Scholz said in a tweet that the “brutal destruction” in Irpin has “long since become a symbol for the unimaginable cruelty of the Russian war and for senseless violence”.




Differing accounts given of Xi-Putin phone call  

Russia and China gave alternative accounts of President Xi Jinping’s birthday call with Vladimir Putin on Wednesday, as both sides seek to manage perceptions of their relationship following Russia’s invasion of Ukraine.

Read more: China, Russia give differing accounts of Xi-Putin phone call

The Kremlin readout said the two men discussed increasing economic cooperation, trade and military-technical ties and implied the Chinese leader endorsed Putin’s justification for the war. Chinese state broadcaster CCTV, by contrast, said Xi “actively promoted world peace and the stability of the global economic order”.

Sanctions ‘having smaller impact than feared’  

Top officials told the Kremlin’s annual economic showcase that Russia is bearing up better under sanctions than initially feared, touting a new model focused on domestic production as the country faces unprecedented international isolation.

Read more: Putin’s economic team puts on a brave face at shrunken forum

Turnout at this year’s St Petersburg International Economic Forum was down sharply from previous ones, which drew major global leaders and top global companies. Visitors this year include officials from the Middle East and Asia, as well as representatives from the Taliban in Afghanistan.

Engie says Russia reduced gas supply 

France’s Engie said Russia has reduced gas shipments, echoing similar reports from German and Italian utilities as tensions escalate between Moscow and Europe.

Natural gas prices on the continent have jumped after Russia cut supplies through the largest link to Europe to less than half the usual volumes. German Economy Minister Robert Habeck accused the Kremlin of trying to unsettle markets and prop up prices but said that security of supply was guaranteed for now.

Kyiv mayor welcomes leaders’ visit  

Kyiv Mayor Vitali Klitschko said the visit by the three EU leaders “is a sign of great support at a time when it is still a risk” to travel to the capital and that it “above all has great symbolic importance”. 

“There can only be stability in Europe if Putin finally ends this cruel war against our country,” Klitschko was quoted as saying by Germany’s Bild newspaper.

UK, Denmark to hold Ukraine donor conference  

Britain and Denmark plan to organise a donor conference in August at which 14 countries will discuss how to expand military aid for Ukraine, Zelensky said. “We have another signal that defence support for Ukraine will be continued,” he said in a statement published by his office.

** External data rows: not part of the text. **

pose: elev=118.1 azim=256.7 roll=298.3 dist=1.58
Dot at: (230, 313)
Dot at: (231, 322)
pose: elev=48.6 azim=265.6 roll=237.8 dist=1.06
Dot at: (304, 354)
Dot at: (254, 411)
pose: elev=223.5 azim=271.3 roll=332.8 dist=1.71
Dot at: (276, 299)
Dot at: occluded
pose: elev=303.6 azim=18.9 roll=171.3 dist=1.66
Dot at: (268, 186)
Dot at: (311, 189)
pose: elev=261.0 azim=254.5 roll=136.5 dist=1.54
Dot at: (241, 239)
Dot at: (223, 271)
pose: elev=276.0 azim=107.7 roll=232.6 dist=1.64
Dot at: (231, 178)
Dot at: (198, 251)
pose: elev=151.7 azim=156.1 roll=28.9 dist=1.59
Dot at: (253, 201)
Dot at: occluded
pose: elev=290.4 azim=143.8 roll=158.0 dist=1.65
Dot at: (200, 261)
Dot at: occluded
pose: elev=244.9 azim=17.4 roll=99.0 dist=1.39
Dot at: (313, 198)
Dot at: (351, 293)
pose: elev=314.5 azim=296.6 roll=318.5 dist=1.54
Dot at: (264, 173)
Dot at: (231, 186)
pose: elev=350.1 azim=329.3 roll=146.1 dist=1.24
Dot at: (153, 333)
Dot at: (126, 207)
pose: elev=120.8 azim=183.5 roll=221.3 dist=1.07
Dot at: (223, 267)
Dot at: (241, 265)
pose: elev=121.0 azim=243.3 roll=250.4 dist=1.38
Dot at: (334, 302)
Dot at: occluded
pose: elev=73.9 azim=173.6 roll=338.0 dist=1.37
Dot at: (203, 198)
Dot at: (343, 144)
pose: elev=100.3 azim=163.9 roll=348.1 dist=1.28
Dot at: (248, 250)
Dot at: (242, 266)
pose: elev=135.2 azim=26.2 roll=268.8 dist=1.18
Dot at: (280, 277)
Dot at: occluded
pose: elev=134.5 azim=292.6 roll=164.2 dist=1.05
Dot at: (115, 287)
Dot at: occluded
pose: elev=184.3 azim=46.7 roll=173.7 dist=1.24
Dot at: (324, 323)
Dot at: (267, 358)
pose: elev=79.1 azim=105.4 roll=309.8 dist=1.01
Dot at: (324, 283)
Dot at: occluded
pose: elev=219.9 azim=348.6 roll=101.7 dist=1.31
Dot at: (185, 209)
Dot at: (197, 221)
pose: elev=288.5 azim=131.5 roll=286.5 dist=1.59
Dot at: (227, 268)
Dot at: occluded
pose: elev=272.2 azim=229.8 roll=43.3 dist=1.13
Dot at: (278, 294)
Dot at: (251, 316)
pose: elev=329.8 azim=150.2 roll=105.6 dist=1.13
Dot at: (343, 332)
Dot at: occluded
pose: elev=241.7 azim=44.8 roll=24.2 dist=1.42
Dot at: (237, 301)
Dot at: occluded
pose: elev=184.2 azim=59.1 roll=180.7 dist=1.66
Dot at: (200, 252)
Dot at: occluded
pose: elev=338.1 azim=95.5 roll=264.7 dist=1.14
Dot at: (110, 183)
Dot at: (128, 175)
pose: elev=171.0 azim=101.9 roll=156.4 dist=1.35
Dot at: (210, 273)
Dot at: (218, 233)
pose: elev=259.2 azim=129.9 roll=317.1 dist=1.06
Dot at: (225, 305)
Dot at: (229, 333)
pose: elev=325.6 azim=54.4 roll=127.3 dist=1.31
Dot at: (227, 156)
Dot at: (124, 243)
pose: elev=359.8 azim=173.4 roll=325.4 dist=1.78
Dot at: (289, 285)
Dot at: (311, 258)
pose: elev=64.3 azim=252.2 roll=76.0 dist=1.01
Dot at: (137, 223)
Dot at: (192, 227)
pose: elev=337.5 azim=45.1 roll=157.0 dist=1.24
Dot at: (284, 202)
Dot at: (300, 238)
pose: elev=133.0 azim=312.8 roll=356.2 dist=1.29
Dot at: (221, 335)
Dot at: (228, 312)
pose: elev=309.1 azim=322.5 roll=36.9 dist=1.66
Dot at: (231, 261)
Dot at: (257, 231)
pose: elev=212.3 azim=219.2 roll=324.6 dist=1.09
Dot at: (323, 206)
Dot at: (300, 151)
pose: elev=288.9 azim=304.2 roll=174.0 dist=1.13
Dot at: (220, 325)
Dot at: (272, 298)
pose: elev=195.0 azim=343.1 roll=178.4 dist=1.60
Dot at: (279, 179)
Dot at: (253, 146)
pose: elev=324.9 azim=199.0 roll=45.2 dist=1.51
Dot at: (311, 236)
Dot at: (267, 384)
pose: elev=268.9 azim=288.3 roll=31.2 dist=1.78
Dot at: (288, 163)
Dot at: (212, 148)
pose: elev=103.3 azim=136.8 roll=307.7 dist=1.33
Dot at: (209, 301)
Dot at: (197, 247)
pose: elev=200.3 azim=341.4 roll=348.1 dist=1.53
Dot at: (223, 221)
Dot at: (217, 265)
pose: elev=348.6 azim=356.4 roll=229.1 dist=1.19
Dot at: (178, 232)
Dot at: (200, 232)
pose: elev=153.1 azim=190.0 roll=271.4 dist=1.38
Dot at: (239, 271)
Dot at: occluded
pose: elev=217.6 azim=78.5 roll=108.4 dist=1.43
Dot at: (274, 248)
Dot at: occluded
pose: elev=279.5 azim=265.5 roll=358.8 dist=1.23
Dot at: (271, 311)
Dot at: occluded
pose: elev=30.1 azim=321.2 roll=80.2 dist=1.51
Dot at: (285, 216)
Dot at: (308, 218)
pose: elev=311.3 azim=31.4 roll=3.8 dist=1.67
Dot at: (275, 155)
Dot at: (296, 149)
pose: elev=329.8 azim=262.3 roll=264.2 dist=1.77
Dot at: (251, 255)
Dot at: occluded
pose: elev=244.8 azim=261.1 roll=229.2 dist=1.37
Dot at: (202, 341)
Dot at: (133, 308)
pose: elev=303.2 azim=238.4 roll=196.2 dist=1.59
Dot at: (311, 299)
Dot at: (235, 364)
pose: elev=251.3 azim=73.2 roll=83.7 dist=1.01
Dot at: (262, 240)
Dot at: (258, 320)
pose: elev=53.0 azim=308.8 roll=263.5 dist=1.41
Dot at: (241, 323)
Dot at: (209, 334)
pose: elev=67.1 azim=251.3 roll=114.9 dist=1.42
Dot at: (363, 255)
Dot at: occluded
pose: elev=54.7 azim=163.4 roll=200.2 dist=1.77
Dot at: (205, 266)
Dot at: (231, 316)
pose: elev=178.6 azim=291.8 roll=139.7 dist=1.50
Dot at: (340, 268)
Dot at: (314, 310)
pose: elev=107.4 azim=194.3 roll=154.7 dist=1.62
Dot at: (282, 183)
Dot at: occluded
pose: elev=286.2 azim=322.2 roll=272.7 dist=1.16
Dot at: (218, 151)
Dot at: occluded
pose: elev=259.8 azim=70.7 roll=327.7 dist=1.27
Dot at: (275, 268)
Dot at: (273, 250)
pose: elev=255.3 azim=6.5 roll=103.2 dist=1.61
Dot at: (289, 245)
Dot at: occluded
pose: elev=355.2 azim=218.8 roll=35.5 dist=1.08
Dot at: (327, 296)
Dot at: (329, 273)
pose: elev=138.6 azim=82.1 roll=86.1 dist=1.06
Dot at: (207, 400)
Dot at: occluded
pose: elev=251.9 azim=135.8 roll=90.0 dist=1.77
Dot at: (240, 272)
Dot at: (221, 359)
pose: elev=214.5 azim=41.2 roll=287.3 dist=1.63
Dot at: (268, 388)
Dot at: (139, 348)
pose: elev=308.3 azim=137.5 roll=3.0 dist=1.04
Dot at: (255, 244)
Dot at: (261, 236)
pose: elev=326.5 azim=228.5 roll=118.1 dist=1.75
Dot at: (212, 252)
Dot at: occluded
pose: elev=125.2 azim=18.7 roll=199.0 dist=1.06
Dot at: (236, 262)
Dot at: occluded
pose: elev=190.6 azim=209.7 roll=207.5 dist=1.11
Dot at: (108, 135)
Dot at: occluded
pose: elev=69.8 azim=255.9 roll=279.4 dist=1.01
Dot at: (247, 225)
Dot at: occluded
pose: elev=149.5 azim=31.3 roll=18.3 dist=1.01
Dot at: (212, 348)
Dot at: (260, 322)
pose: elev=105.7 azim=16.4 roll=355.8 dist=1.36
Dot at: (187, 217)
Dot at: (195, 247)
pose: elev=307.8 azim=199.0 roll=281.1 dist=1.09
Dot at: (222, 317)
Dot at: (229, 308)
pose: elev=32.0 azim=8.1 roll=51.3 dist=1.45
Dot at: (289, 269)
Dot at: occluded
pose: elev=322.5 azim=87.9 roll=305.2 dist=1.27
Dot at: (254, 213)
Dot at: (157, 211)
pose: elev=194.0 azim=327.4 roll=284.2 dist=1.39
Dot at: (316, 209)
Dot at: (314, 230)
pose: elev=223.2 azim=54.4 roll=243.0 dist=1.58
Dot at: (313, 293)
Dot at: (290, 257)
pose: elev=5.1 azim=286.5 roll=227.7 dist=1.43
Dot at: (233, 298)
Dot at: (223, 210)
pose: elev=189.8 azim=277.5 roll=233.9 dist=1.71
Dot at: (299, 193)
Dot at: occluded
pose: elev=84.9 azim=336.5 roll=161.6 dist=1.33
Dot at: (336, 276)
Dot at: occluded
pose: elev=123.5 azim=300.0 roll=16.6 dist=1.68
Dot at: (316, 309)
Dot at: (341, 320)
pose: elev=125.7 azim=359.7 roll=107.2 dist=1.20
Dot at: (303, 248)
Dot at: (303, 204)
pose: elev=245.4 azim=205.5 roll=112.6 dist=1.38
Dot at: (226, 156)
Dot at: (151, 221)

Germany ‘lagging on weapons deliveries’

The volume of weapons promised to Ukraine has increased significantly in recent weeks, though Germany, in particular, is lagging behind on actual deliveries, according to the latest data collected by the Kiel Institute for the World Economy. 

Poland and the UK have pledged and delivered considerably more than Germany, while Canada and Norway have made slightly smaller pledges but also sent much more, the institute said, citing data through June 7. In absolute terms, the US has already provided weapons worth around 10 times more than Germany, it added. 

“This helps to explain the Ukrainian government’s urgent appeals to the German government,” according to Christoph Trebesch, a Kiel Institute research director and head of the team compiling the Ukraine Support Tracker.

US sails seized Russian megayacht towards Hawaii  

US authorities are sailing the $325-million yacht they seized last week that’s linked to Russian billionaire Suleiman Kerimov toward Hawaii – a big win for the Biden administration as it looks to confiscate Russian assets and punish oligarchs for their country’s invasion of Ukraine.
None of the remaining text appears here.